Excerpted data —
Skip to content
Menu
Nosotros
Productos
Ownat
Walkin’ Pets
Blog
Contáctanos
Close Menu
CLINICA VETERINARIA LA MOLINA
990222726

Task statement — Switch "Menu" to "Navigation" everywhere it occurs in the entries, and write out all their lines again with nothing else changed.

Exercise answer —
Skip to content
Navigation
Nosotros
Productos
Ownat
Walkin’ Pets
Blog
Contáctanos
Close Navigation
CLINICA VETERINARIA LA MOLINA
990222726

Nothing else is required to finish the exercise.